Mud!” she opined as she pushed her way inside), and proceeded straight to the office of a high Latvian official she thought might be sympathetic to our plight. She guessed right. “I do not have the authority to give you a visa to Vilna,” the official explained, “but I can issue a visa to Minsk in Belarus, which will grant you a one-day transit through Lithuania. As long as you can deliver your books and be out in twenty-four hours, you will not be arrested.”

  We phoned Zingeris to make the final arrangements. He promised to have forty liters of bootleg gasoline waiting for us, so that “ir vet nisht darfn blaybn in Vilne af eybik (you won’t have to remain in Vilna for eternity).” He also agreed to dispatch two shtarkers, tough Jewish bodyguards, on the overnight train to Riga, who would meet up with us first thing in the morning and return with us by truck.

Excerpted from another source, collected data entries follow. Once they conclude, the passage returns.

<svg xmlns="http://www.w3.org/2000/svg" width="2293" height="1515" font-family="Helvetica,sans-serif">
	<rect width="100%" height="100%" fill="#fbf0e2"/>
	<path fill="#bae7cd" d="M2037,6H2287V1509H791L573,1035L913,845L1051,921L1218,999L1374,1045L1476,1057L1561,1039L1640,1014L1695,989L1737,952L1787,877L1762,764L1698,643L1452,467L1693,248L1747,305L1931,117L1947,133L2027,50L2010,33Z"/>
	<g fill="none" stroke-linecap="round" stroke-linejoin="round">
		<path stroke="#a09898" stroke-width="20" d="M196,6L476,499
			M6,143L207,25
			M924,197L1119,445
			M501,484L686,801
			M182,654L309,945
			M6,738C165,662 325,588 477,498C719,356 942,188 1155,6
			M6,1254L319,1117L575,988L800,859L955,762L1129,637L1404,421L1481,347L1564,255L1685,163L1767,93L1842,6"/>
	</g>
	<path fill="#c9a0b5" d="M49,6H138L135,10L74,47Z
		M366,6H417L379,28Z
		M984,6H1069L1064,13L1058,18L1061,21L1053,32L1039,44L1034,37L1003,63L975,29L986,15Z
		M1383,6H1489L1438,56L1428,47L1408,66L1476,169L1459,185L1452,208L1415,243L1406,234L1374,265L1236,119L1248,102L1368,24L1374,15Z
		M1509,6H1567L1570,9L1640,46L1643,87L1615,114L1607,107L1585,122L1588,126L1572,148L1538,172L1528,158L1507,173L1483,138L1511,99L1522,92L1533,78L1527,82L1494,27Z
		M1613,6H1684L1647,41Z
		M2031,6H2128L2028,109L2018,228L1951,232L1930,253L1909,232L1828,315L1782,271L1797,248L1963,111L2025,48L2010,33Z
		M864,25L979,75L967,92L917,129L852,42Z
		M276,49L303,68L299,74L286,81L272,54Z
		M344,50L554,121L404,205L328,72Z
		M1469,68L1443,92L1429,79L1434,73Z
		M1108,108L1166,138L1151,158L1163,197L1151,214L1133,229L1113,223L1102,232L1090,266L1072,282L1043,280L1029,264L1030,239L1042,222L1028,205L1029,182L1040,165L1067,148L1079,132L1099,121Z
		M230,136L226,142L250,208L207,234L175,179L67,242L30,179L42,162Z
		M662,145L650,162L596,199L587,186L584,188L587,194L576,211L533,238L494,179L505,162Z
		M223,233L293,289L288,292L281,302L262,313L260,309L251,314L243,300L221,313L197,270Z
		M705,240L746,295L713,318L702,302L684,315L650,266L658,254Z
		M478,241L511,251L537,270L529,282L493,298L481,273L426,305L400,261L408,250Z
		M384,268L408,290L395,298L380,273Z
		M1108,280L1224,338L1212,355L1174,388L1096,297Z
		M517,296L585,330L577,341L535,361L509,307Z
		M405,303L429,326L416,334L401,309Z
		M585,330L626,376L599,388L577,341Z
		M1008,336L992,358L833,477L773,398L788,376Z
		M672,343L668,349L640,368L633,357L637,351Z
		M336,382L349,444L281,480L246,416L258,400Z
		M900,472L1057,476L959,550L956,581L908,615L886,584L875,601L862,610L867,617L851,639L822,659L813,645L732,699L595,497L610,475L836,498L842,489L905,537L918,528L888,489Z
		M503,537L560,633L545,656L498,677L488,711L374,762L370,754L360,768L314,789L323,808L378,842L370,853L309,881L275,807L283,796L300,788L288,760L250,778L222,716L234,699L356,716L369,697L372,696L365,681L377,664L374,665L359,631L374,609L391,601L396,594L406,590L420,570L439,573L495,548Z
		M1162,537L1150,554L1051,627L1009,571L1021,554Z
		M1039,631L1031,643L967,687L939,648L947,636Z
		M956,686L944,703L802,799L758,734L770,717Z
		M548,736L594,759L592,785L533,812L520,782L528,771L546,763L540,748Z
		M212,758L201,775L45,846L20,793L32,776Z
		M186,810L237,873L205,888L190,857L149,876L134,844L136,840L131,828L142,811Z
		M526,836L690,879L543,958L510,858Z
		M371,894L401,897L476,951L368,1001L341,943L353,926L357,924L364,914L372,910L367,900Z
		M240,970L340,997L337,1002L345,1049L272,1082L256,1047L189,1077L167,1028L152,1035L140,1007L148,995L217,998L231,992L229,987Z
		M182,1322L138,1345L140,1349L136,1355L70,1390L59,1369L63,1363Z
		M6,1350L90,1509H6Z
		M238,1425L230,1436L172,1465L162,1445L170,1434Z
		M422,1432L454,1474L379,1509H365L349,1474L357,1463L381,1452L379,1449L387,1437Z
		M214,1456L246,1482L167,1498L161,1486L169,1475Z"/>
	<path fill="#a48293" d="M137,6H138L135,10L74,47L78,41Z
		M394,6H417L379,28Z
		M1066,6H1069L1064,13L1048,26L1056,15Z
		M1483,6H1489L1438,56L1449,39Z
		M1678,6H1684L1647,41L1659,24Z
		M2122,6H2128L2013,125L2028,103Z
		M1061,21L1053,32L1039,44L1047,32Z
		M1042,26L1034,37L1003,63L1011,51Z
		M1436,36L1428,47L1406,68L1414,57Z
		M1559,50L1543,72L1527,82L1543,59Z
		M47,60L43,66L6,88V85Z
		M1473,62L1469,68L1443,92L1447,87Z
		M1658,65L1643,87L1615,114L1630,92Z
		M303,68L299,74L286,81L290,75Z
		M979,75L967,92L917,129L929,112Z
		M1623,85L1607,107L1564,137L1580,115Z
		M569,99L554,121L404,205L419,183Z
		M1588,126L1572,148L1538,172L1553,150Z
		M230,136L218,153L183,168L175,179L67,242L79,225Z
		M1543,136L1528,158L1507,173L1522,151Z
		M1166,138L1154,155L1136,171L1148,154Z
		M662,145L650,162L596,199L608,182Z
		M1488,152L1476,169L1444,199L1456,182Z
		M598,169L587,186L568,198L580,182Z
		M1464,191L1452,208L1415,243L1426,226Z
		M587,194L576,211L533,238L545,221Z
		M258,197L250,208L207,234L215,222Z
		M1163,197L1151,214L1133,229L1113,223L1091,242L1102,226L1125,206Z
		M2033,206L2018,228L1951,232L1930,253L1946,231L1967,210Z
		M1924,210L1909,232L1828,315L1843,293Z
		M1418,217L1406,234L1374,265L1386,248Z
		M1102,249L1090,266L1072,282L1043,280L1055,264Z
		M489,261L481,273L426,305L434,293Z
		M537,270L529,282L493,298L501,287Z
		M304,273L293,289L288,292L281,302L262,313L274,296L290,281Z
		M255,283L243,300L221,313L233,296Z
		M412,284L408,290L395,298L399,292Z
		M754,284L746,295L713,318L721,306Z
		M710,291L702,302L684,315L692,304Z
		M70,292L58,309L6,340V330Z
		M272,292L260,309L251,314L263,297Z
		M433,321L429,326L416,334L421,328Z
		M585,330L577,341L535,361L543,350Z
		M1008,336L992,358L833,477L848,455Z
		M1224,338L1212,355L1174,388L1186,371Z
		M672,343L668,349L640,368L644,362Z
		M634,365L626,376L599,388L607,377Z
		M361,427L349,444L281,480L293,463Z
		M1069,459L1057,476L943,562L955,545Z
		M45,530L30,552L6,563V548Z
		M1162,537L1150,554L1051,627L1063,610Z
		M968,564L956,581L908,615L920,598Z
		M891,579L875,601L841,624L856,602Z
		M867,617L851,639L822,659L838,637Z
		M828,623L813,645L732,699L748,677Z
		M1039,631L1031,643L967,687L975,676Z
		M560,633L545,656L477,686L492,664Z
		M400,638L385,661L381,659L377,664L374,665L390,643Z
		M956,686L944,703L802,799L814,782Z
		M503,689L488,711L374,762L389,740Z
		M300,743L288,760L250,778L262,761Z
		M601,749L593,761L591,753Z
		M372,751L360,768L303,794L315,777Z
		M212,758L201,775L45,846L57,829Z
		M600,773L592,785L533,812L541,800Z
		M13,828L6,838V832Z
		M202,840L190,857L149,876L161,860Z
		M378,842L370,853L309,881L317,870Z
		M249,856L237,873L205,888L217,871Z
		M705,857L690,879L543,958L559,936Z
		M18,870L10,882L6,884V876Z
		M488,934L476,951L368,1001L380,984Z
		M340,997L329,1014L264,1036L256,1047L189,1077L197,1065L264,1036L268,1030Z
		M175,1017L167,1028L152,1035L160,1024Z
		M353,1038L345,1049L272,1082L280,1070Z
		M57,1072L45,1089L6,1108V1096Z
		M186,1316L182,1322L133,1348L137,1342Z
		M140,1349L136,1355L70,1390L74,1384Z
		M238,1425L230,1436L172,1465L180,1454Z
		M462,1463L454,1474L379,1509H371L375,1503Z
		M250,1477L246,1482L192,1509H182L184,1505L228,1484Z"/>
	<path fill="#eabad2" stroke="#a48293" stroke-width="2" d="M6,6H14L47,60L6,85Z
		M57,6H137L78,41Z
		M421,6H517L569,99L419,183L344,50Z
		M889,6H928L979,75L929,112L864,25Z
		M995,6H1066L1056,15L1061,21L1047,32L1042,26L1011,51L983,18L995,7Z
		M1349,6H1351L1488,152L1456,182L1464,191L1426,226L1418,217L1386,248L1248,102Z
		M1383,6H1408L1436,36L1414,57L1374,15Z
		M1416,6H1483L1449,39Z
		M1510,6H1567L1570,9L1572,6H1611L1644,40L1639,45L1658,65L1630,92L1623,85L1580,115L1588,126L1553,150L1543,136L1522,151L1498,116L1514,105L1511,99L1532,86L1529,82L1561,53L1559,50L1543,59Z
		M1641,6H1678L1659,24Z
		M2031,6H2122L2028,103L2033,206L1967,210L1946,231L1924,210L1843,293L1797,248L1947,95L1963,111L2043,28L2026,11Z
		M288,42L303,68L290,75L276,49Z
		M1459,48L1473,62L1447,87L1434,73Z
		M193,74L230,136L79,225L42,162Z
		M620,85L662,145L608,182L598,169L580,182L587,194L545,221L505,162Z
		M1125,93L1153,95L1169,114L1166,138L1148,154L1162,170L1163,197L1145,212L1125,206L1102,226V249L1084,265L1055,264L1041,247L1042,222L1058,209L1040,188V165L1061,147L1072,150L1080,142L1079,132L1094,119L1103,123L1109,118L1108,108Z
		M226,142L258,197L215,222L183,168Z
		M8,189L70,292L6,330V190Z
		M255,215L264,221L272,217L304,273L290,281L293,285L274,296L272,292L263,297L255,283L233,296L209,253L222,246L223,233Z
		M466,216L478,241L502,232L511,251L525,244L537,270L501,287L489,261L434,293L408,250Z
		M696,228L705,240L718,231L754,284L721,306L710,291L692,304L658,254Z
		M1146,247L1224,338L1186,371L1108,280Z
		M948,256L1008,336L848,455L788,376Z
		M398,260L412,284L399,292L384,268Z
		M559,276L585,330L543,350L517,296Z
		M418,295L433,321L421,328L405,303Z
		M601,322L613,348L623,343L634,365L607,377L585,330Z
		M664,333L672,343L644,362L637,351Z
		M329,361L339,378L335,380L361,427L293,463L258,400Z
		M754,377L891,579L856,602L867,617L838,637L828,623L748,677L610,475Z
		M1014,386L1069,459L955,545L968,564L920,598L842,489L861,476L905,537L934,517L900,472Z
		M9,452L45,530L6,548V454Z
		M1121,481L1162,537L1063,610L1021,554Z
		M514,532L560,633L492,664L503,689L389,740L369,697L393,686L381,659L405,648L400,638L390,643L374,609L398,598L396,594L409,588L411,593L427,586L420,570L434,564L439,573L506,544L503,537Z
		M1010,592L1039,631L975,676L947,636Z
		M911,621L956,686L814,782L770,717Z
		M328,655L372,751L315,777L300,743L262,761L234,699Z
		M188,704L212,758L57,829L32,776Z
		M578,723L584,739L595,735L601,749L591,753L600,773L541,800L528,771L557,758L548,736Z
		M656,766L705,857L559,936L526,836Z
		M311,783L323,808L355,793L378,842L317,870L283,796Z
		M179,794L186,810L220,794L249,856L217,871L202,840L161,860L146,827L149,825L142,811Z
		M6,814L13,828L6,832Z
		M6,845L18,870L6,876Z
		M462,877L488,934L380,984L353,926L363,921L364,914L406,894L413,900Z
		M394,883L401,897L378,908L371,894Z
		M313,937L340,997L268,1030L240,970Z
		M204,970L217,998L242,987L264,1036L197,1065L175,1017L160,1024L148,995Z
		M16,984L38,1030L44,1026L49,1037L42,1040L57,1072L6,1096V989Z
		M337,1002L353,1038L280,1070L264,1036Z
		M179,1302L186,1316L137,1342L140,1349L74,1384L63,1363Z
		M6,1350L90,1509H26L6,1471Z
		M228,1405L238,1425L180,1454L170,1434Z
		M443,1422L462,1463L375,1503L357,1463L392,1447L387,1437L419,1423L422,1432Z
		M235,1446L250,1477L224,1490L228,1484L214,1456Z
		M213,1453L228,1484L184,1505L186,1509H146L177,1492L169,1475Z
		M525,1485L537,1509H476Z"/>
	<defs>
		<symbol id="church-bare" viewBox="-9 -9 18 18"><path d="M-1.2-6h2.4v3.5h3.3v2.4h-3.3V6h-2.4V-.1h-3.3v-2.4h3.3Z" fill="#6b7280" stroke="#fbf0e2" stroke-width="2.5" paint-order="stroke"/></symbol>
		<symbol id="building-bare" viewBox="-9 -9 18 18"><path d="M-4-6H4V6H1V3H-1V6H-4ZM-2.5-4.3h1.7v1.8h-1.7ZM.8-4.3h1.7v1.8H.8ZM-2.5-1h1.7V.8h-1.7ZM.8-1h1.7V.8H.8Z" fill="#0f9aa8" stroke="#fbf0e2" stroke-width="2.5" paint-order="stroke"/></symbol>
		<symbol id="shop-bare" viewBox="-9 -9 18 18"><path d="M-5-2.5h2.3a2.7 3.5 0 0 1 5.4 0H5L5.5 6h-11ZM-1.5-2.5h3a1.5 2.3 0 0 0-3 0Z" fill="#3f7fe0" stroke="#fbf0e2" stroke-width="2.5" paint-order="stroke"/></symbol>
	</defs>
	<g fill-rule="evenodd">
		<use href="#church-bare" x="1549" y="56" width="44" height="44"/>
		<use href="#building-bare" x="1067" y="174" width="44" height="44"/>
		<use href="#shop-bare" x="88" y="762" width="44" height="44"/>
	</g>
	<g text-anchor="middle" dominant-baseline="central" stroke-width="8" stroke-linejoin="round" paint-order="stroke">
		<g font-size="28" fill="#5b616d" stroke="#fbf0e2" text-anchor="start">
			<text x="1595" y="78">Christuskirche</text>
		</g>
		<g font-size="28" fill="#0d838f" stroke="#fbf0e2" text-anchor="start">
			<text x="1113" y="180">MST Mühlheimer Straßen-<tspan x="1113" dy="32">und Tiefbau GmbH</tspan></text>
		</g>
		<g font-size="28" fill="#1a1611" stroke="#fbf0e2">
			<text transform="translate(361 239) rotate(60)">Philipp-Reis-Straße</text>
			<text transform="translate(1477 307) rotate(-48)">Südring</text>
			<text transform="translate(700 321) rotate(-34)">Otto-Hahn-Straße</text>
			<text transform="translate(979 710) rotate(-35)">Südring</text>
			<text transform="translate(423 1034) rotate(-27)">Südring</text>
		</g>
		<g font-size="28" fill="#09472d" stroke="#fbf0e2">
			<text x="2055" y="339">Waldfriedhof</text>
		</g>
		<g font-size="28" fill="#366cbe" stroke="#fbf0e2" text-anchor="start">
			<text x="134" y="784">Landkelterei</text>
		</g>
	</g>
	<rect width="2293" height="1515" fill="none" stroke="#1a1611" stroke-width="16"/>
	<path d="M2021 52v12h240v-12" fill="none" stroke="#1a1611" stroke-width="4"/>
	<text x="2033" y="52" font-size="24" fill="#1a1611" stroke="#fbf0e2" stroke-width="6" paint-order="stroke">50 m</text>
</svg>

  We left on schedule, the shtarkers asleep in the back of the van. Shortly after noon, ready for lunch, we pulled off the road into a small Lithuanian city called Ukmerge, seventy kilometers north of Vilna. Our shtarkers were awake by now, and the larger of the two, Sasha, who spoke halting English (but no Yiddish), explained that before the war Ukmerge was a shtetl called Vilkomir, which was home to more than seven thousand Jews. The birthplace of M. L. Lilienblum, an important nineteenth-century Hebrew writer, the town once boasted a well-known yeshiva, secular Hebrew and Yiddish high schools, a Jewish trade school, numerous synagogues, study houses, and a full complement of Jewish social and religious institutions. The rabbi, who was born in Palestine, was considered one of the leading Jewish scholars in Lithuania. Driving down the main street, it was possible even now to imagine that nothing had changed: tin-roofed houses, goats tethered in the yards, chickens underfoot, women washing their laundry by the river, and horse-drawn wagons passing us on the street. Yet as much as we wanted to think otherwise, Ukmerge was not the town that time forgot: Though the streets were full of people, no matter how hard we looked there was not a single Jewish face to be seen.